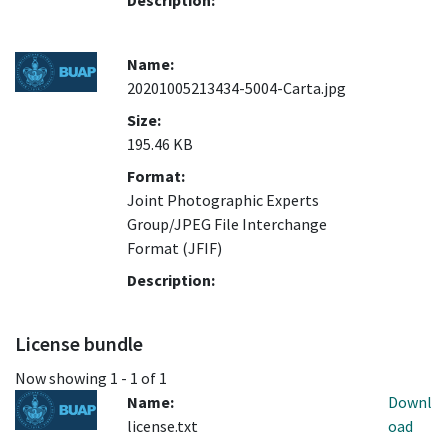
Description:
Name:
20201005213434-5004-Carta.jpg
Size:
195.46 KB
Format:
Joint Photographic Experts
Group/JPEG File Interchange
Format (JFIF)
Description:
License bundle
Now showing
1 - 1 of 1
Name:
Downl
license.txt
oad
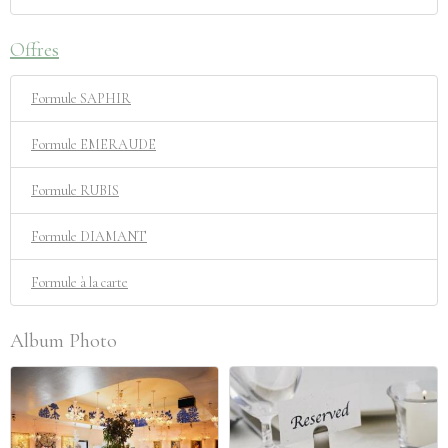
Offres
Formule SAPHIR
Formule EMERAUDE
Formule RUBIS
Formule DIAMANT
Formule à la carte
Album Photo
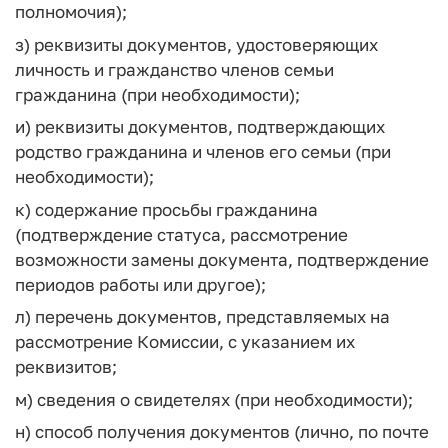
полномочия);
з) реквизиты документов, удостоверяющих
личность и гражданство членов семьи
гражданина (при необходимости);
и) реквизиты документов, подтверждающих
родство гражданина и членов его семьи (при
необходимости);
к) содержание просьбы гражданина
(подтверждение статуса, рассмотрение
возможности замены документа, подтверждение
периодов работы или другое);
л) перечень документов, представляемых на
рассмотрение Комиссии, с указанием их
реквизитов;
м) сведения о свидетелях (при необходимости);
н) способ получения документов (лично, по почте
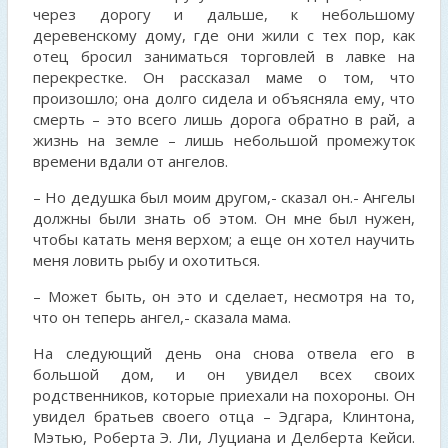
через дорогу и дальше, к небольшому
деревенскому дому, где они жили с тех пор, как
отец бросил заниматься торговлей в лавке на
перекрестке. Он рассказал маме о том, что
произошло; она долго сидела и объясняла ему, что
смерть – это всего лишь дорога обратно в рай, а
жизнь на земле – лишь небольшой промежуток
времени вдали от ангелов.
– Но дедушка был моим другом,- сказал он.- Ангелы
должны были знать об этом. Он мне был нужен,
чтобы катать меня верхом; а еще он хотел научить
меня ловить рыбу и охотиться.
– Может быть, он это и сделает, несмотря на то,
что он теперь ангел,- сказала мама.
На следующий день она снова отвела его в
большой дом, и он увидел всех своих
родственников, которые приехали на похороны. Он
увидел братьев своего отца – Эдгара, Клинтона,
Мэтью, Роберта Э. Ли, Луциана и Делберта Кейси.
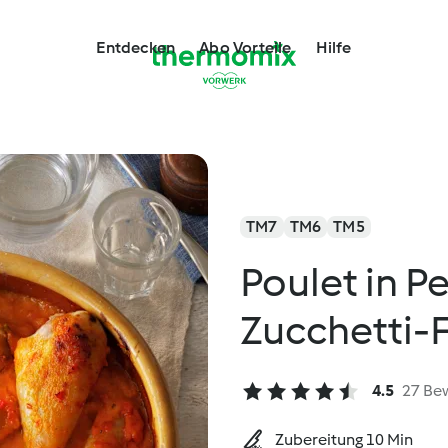
Entdecken
Abo Vorteile
Hilfe
TM7
TM6
TM5
Poulet in P
Zucchetti-
4.5
27 Be
Zubereitung 10 Min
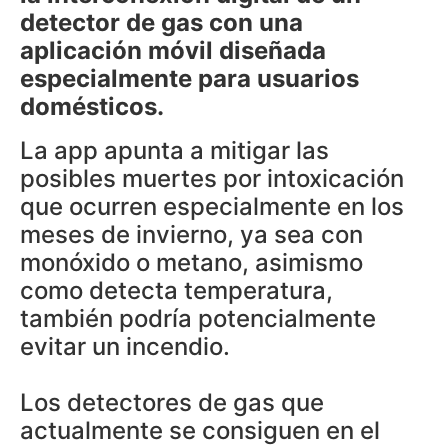
detector de gas con una
aplicación móvil diseñada
especialmente para usuarios
domésticos.
La app apunta a mitigar las
posibles muertes por intoxicación
que ocurren especialmente en los
meses de invierno, ya sea con
monóxido o metano, asimismo
como detecta temperatura,
también podría potencialmente
evitar un incendio.
Los detectores de gas que
actualmente se consiguen en el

---

Pictures stay out; everything else in the listing above is to be repeated exactly.

Reply ->
Description:
Name:
20201005213434-5004-Carta.jpg
Size:
195.46 KB
Format:
Joint Photographic Experts
Group/JPEG File Interchange
Format (JFIF)
Description:
License bundle
Now showing
1 - 1 of 1
Name:
Downl
license.txt
oad
Offres
Formule SAPHIR
Formule EMERAUDE
Formule RUBIS
Formule DIAMANT
Formule à la carte
Album Photo
полномочия);
з) реквизиты документов, удостоверяющих
личность и гражданство членов семьи
гражданина (при необходимости);
и) реквизиты документов, подтверждающих
родство гражданина и членов его семьи (при
необходимости);
к) содержание просьбы гражданина
(подтверждение статуса, рассмотрение
возможности замены документа, подтверждение
периодов работы или другое);
л) перечень документов, представляемых на
рассмотрение Комиссии, с указанием их
реквизитов;
м) сведения о свидетелях (при необходимости);
н) способ получения документов (лично, по почте
через дорогу и дальше, к небольшому
деревенскому дому, где они жили с тех пор, как
отец бросил заниматься торговлей в лавке на
перекрестке. Он рассказал маме о том, что
произошло; она долго сидела и объясняла ему, что
смерть – это всего лишь дорога обратно в рай, а
жизнь на земле – лишь небольшой промежуток
времени вдали от ангелов.
– Но дедушка был моим другом,- сказал он.- Ангелы
должны были знать об этом. Он мне был нужен,
чтобы катать меня верхом; а еще он хотел научить
меня ловить рыбу и охотиться.
– Может быть, он это и сделает, несмотря на то,
что он теперь ангел,- сказала мама.
На следующий день она снова отвела его в
большой дом, и он увидел всех своих
родственников, которые приехали на похороны. Он
увидел братьев своего отца – Эдгара, Клинтона,
Мэтью, Роберта Э. Ли, Луциана и Делберта Кейси.
Entdecken
Abo Vorteile
Hilfe
TM7
TM6
TM5
Poulet in P
Zucchetti-
4.5
27 Be
Zubereitung 10 Min
detector de gas con una
aplicación móvil diseñada
especialmente para usuarios
domésticos.
La app apunta a mitigar las
posibles muertes por intoxicación
que ocurren especialmente en los
meses de invierno, ya sea con
monóxido o metano, asimismo
como detecta temperatura,
también podría potencialmente
evitar un incendio.
Los detectores de gas que
actualmente se consiguen en el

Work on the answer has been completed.